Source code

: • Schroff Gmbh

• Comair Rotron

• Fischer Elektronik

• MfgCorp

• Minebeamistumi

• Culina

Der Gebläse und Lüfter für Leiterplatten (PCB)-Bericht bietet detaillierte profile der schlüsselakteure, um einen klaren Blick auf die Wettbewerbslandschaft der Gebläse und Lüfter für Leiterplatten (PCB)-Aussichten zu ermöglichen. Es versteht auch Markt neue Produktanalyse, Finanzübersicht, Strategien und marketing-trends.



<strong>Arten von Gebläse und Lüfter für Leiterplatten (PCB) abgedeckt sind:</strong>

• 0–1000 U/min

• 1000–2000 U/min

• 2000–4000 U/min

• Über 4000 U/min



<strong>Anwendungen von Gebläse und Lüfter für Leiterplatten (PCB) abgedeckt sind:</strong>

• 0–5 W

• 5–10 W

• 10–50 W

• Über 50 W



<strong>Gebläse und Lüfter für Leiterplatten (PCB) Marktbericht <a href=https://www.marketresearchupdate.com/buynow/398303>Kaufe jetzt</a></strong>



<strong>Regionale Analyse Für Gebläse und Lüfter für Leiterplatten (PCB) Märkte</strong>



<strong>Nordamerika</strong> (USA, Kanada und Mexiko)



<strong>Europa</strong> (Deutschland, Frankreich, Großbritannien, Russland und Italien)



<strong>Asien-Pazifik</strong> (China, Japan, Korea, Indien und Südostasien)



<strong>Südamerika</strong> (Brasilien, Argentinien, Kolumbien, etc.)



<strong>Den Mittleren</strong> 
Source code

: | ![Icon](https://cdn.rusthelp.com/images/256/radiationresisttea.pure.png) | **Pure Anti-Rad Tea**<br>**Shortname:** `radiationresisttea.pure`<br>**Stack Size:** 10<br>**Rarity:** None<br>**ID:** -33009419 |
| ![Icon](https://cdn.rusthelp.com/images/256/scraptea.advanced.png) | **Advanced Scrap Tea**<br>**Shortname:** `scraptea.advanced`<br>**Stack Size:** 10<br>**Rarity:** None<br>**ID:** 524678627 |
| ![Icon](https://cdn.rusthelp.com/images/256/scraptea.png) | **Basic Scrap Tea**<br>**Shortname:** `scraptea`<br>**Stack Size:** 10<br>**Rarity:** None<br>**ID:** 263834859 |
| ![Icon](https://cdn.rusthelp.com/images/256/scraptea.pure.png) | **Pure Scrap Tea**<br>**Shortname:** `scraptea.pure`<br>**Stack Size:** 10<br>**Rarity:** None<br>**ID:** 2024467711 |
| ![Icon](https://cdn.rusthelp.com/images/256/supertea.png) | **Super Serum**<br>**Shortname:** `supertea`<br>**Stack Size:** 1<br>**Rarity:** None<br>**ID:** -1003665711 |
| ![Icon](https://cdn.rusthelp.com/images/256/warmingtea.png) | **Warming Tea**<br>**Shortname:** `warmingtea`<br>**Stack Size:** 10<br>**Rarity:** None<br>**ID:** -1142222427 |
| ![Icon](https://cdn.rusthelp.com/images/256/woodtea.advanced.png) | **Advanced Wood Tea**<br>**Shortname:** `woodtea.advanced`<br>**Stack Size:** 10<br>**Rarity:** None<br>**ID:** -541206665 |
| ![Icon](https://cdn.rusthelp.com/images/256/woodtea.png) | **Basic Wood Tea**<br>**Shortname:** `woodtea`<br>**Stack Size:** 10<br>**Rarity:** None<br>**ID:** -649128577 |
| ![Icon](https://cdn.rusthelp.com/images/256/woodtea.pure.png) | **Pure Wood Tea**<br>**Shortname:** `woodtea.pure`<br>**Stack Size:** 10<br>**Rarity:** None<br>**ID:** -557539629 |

Assigned task ->
All the data needs repeating. Return it exactly.

Exercise result ->
Source code

: • Schroff Gmbh

• Comair Rotron

• Fischer Elektronik

• MfgCorp

• Minebeamistumi

• Culina

Der Gebläse und Lüfter für Leiterplatten (PCB)-Bericht bietet detaillierte profile der schlüsselakteure, um einen klaren Blick auf die Wettbewerbslandschaft der Gebläse und Lüfter für Leiterplatten (PCB)-Aussichten zu ermöglichen. Es versteht auch Markt neue Produktanalyse, Finanzübersicht, Strategien und marketing-trends.



<strong>Arten von Gebläse und Lüfter für Leiterplatten (PCB) abgedeckt sind:</strong>

• 0–1000 U/min

• 1000–2000 U/min

• 2000–4000 U/min

• Über 4000 U/min



<strong>Anwendungen von Gebläse und Lüfter für Leiterplatten (PCB) abgedeckt sind:</strong>

• 0–5 W

• 5–10 W

• 10–50 W

• Über 50 W



<strong>Gebläse und Lüfter für Leiterplatten (PCB) Marktbericht <a href=https://www.marketresearchupdate.com/buynow/398303>Kaufe jetzt</a></strong>



<strong>Regionale Analyse Für Gebläse und Lüfter für Leiterplatten (PCB) Märkte</strong>



<strong>Nordamerika</strong> (USA, Kanada und Mexiko)



<strong>Europa</strong> (Deutschland, Frankreich, Großbritannien, Russland und Italien)



<strong>Asien-Pazifik</strong> (China, Japan, Korea, Indien und Südostasien)



<strong>Südamerika</strong> (Brasilien, Argentinien, Kolumbien, etc.)



<strong>Den Mittleren</strong> 
Source code

: | ![Icon](https://cdn.rusthelp.com/images/256/radiationresisttea.pure.png) | **Pure Anti-Rad Tea**<br>**Shortname:** `radiationresisttea.pure`<br>**Stack Size:** 10<br>**Rarity:** None<br>**ID:** -33009419 |
| ![Icon](https://cdn.rusthelp.com/images/256/scraptea.advanced.png) | **Advanced Scrap Tea**<br>**Shortname:** `scraptea.advanced`<br>**Stack Size:** 10<br>**Rarity:** None<br>**ID:** 524678627 |
| ![Icon](https://cdn.rusthelp.com/images/256/scraptea.png) | **Basic Scrap Tea**<br>**Shortname:** `scraptea`<br>**Stack Size:** 10<br>**Rarity:** None<br>**ID:** 263834859 |
| ![Icon](https://cdn.rusthelp.com/images/256/scraptea.pure.png) | **Pure Scrap Tea**<br>**Shortname:** `scraptea.pure`<br>**Stack Size:** 10<br>**Rarity:** None<br>**ID:** 2024467711 |
| ![Icon](https://cdn.rusthelp.com/images/256/supertea.png) | **Super Serum**<br>**Shortname:** `supertea`<br>**Stack Size:** 1<br>**Rarity:** None<br>**ID:** -1003665711 |
| ![Icon](https://cdn.rusthelp.com/images/256/warmingtea.png) | **Warming Tea**<br>**Shortname:** `warmingtea`<br>**Stack Size:** 10<br>**Rarity:** None<br>**ID:** -1142222427 |
| ![Icon](https://cdn.rusthelp.com/images/256/woodtea.advanced.png) | **Advanced Wood Tea**<br>**Shortname:** `woodtea.advanced`<br>**Stack Size:** 10<br>**Rarity:** None<br>**ID:** -541206665 |
| ![Icon](https://cdn.rusthelp.com/images/256/woodtea.png) | **Basic Wood Tea**<br>**Shortname:** `woodtea`<br>**Stack Size:** 10<br>**Rarity:** None<br>**ID:** -649128577 |
| ![Icon](https://cdn.rusthelp.com/images/256/woodtea.pure.png) | **Pure Wood Tea**<br>**Shortname:** `woodtea.pure`<br>**Stack Size:** 10<br>**Rarity:** None<br>**ID:** -557539629 |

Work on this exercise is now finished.